Ireland May Need To Start Burning Petes If Energy Crisis Worsens


THE government has issued a stark warning to every Peter, Pete, Petey and Pete-Joe in the country, stating that they may be incinerated in specially constructed Pete-burning facilities if the looming energy crisis is as bad as predicted.

Ireland is currently phasing out the last of the nation’s peat-burning power plants as part of their commitments to tackle climate change, but there are fears that soaring energy prices and blackouts may force them to reopen with Pete-burning modifications which, experts believe, will be ‘much greener’.

“Particularly if you’re burning a chap called Peter Green,” said a spokesperson for the government’s environmental team, “and of course, this scheme will remove a large number of people from society, which means fewer cars on the road, less air travel, less food to produce, less waste generated – it’s a great way to keep the lights on in the data centres, and we suppose, people’s homes too”.
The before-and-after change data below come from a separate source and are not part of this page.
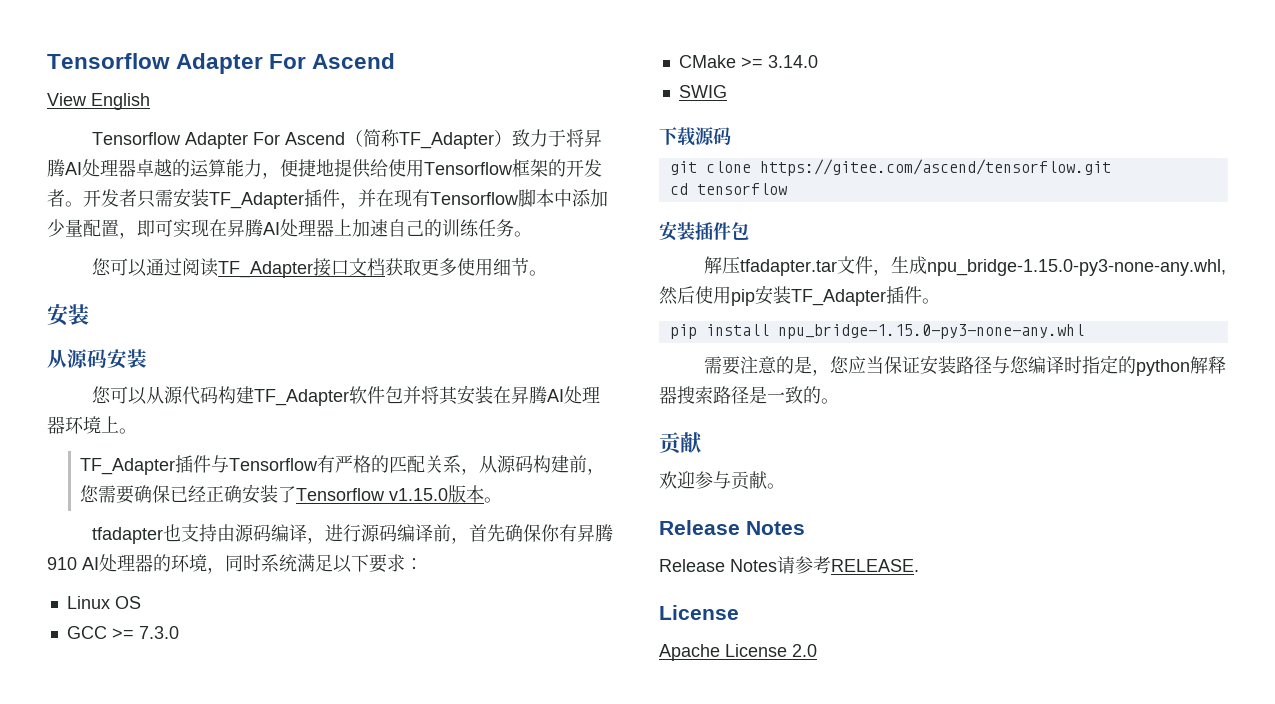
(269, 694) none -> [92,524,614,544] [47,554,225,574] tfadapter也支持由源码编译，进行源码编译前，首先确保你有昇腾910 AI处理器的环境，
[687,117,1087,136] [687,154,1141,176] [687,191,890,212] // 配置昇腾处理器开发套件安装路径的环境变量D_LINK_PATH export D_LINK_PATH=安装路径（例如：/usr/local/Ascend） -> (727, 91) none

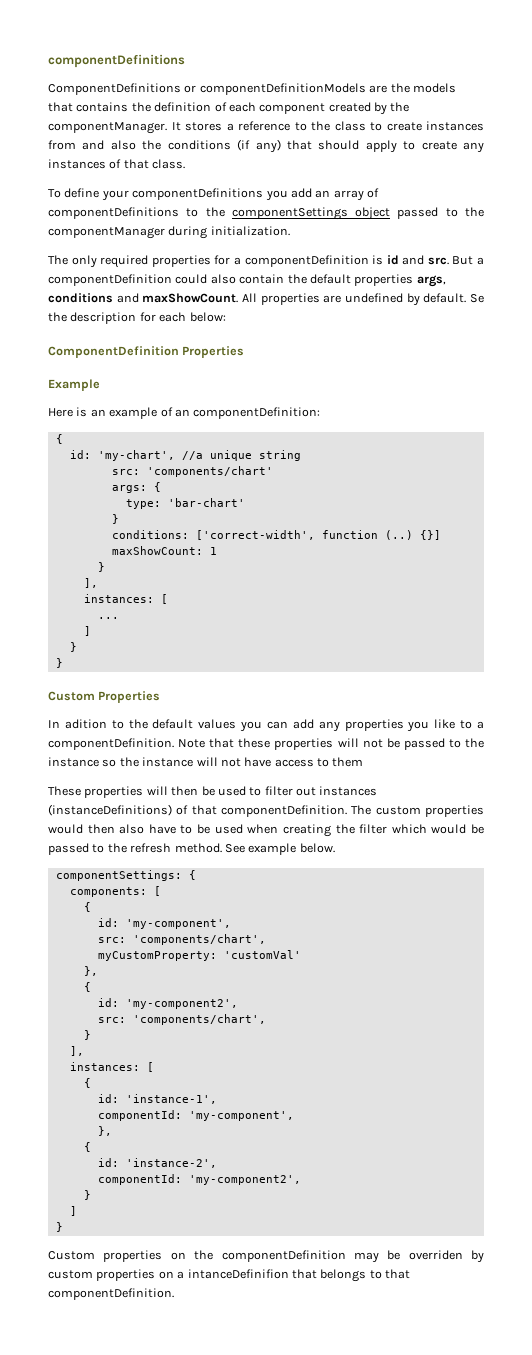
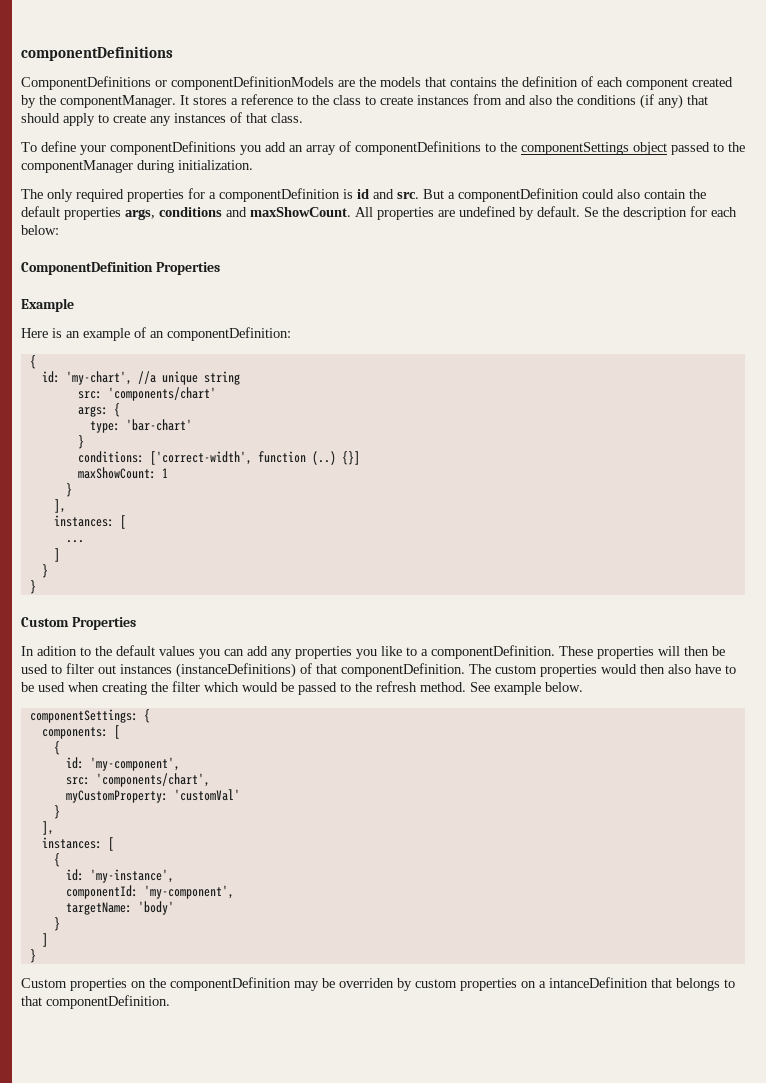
[178,738,485,750] [48,757,364,767] Note that these properties will not be passed to the instance so the instance will not have access to them // -> (555, 652) none
[83,966,98,976] [83,982,91,992] [97,998,238,1009] [97,1014,266,1025] // }, // { // id: 'my-component2', // src: 'components/chart', -> (240, 795) none
[125,1094,217,1104] 'instance-1', -> [89,869,174,883] 'my-instance',
[97,1126,112,1136] [83,1142,91,1152] [97,1158,217,1168] [97,1174,301,1185] }, // { // id: 'instance-2', // componentId: 'my-component2', -> [65,901,174,915] targetName: 'body'
[187,1269,289,1279] intanceDefinifion -> [549,977,648,988] intanceDefinition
The news has struck fear into the Peters of the land, many of whom were criticised for their selfish unwillingness to help save the planet by allowing themselves to be used as a carbon-neutral source of fuel.

“Are you certain that solar or nuclear energy isn’t a solution here?” asked one delusional Pete we spoke to, as he went about changing his name to Thomas in a bid to save himself from the incinerator.

Meanwhile the government has defended spending millions on importing Petes from other countries when there’s perfectly good Petes here at the minute, as another container-load of Piotrs arrived from eastern Europe today.